A couple of weeks ago, I stood with my daughter, son-in-law, and week-old baby grandson on a windy, lonely hill in rural Pennsylvania. We could have gone to an art museum, or out to dinner, or stayed home with snacks and Netflix. But instead we drove two hours outside the city, newborn in tow, to look at the grave of a dead person we’ve never met.
Baby Henry, meet your sixth-great-grandfather. You won’t remember this trip, but I will.
I know little of John Armstrong, which is more than I know about some of my ancestors. John was one of the first non-native settlers of Western Pennsylvania. He became a prosperous farmer and boat builder during the Revolution, and, according to the extant ledger of a small general store nearby, bought prodigious amounts of liquor in 1794. The barn he built, although modified, still stands, sustained by massive beams hewn by hand—his hand. He died nearly 200 years ago.
What drew me to this place? What is this irresistible urge I feel to seek the dead? And, perhaps most strangely, why am I not alone in this compulsion?
Our everyday reverence for “family” often manifests as a narrow circumference around our nuclear unit. It is a tight circle; if we are lucky, a circle of love and safety.
But what I felt, standing on that windy hill, was a wider connection. I felt this bond with a man who, by taking care of his own narrow circle two centuries ago, laid stones in a path that I tread today, a path that was begun for him eons before.
Although I’ve never met John Armstrong and his family, I love them. I belong to them. In a whimsical drawing of the tidy farm rendered a century later, I peer at the tiny figures and want to jump in to introduce myself. I expect a warm and enthusiastic welcome, because I am family.
As I research, this circle of connection grows wider still. In seeking my kindred dead, I feel bonded, not just to my extended family, but to all my human brothers and sisters in an eternal circle that transcends time, geography, circumstances.
The spirit of family history is the spirit of love, of belonging. It’s a gift that allows me to understand my place in my own family, and in the family of my heavenly parents. That feeling of belonging is an especially poignant gift for those whose current, nuclear family situation may be less than ideal.

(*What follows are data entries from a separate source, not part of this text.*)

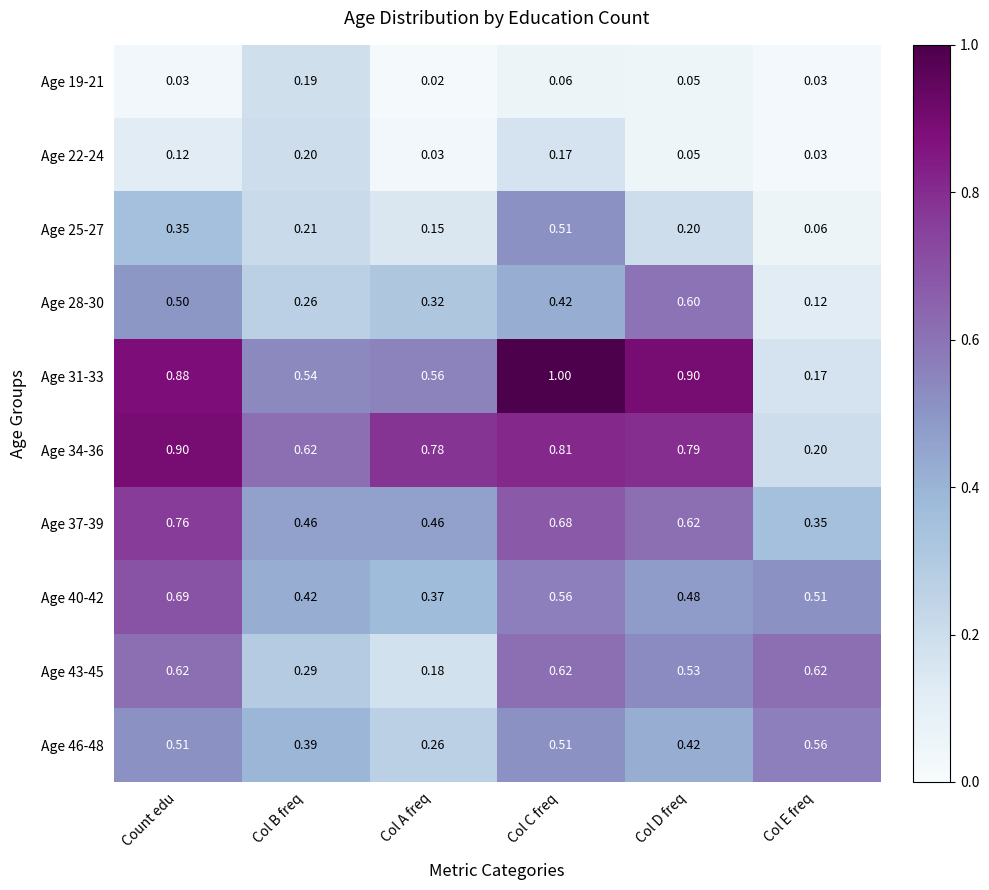

Between Count edu and Col E freq, which series saw the biggest shift?

Age 31-33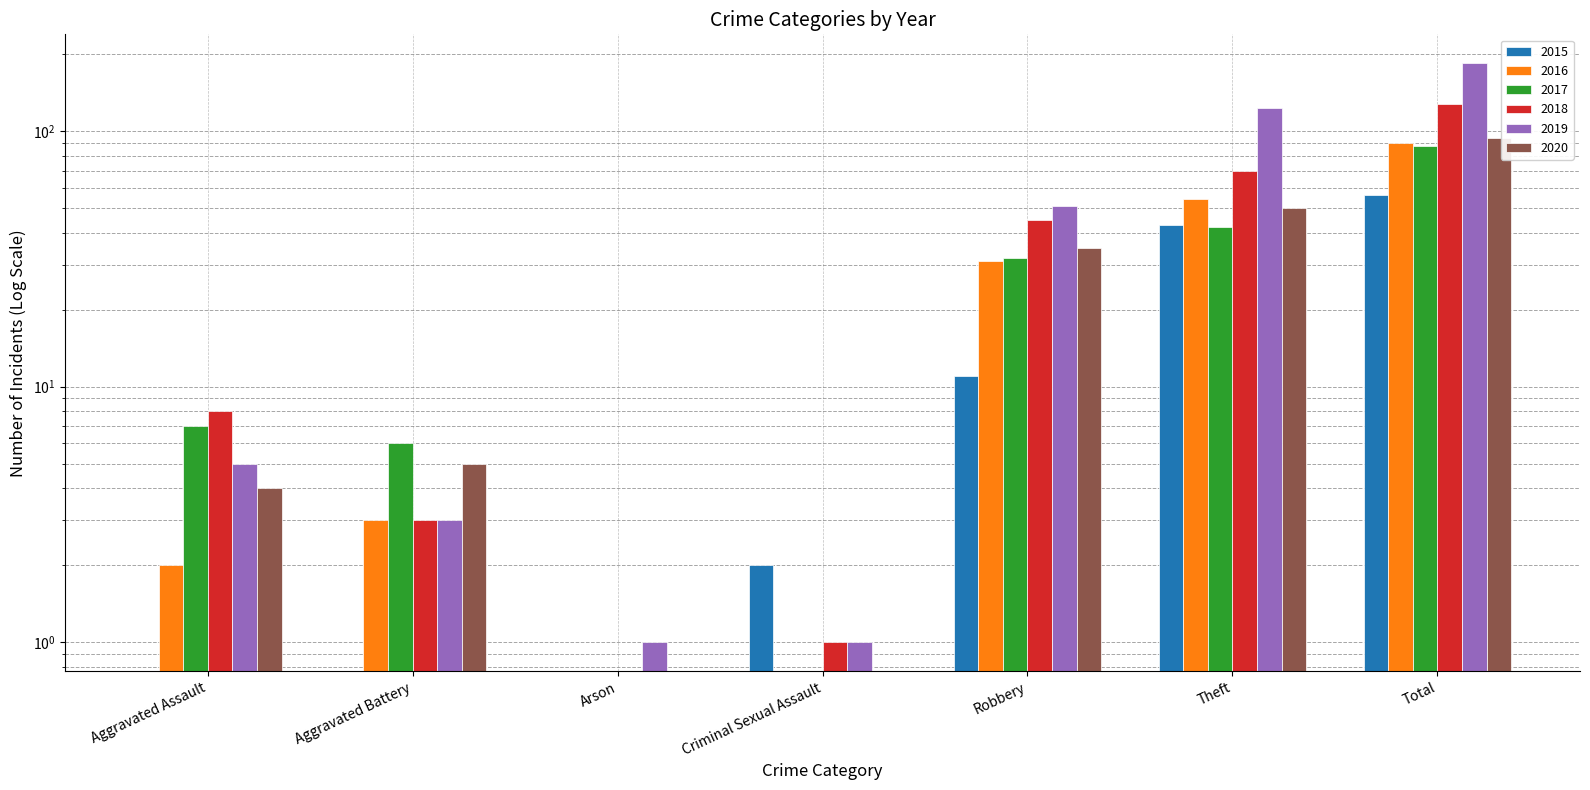

Reading left to right, transcribe all the data shown in this chart.

2015: 0	0	0	2	11	43	56
2016: 2	3	0	0	31	54	90
2017: 7	6	0	0	32	42	87
2018: 8	3	0	1	45	70	127
2019: 5	3	1	1	51	123	184
2020: 4	5	0	0	35	50	94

Sometimes a single story has the power to change a life. More than once, a story of an ancestor has dropped into my proverbial lap, at exactly the right time, to lend strength and perspective in a time of trial. Like the story of Alice Crawford Armstrong, John’s daughter-in-law, which I happened to find in an obscure history book at such a time. Thomas and Alice had moved on from Pennsylvania to settle in the Ohio Territory in the final year of the 18th century. The story goes that Alice spied a deer which had slipped on the ice in the creek near her cabin. “Being no man at hand,” she grabbed an axe and knife and quickly dispatched the deer, providing meat for her family that winter. She made beautiful gloves from the hide, which she sent back to her family in Pennsylvania.
When I found that story years ago, I was a newly-divorced mom, wondering how on earth I would take care of my child and myself. That simple story gave me courage and kept me from despair. Alice, with “no man at hand,” seized an opportunity to provide for her family—and to create something of beauty. I was strengthened and taught by her example. If Alice could do it, so could I. Because we are family, and her DNA lives on in me.